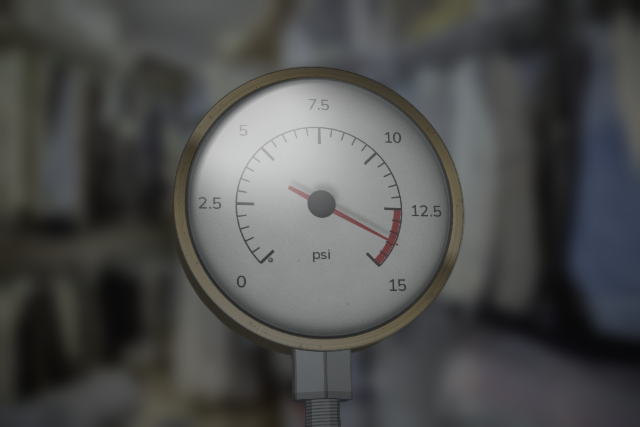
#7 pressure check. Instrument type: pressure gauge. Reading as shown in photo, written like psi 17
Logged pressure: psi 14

--

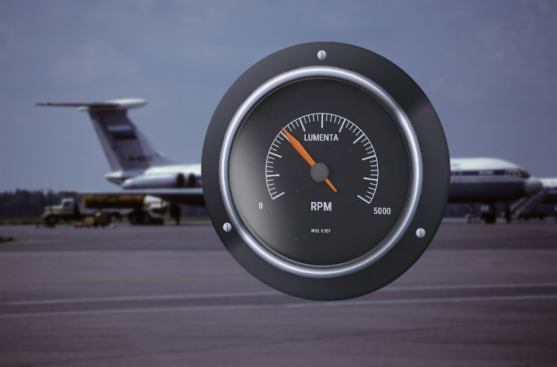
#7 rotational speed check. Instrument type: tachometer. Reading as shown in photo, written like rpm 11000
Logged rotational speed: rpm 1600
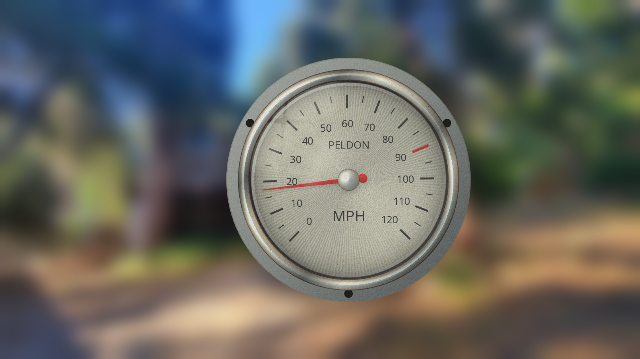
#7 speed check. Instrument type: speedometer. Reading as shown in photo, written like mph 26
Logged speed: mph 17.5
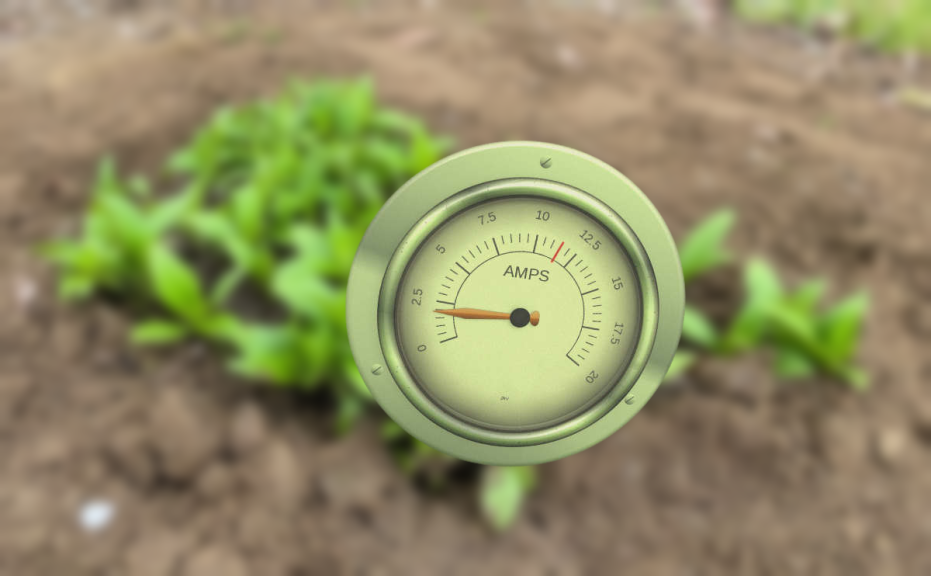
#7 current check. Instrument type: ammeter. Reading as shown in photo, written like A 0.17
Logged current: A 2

## Try it:
Convert the entries from the line containing "#7 pressure check." through the line containing "Logged pressure: psi 14" into a two-column CSV with the headers entry_text and value. Use one row per entry, put each field in quotes, and replace line breaks with spaces.

## Reply:
entry_text,value
"#7 pressure check. Instrument type: pressure gauge. Reading as shown in photo, written like psi 17 Logged pressure:","psi 14"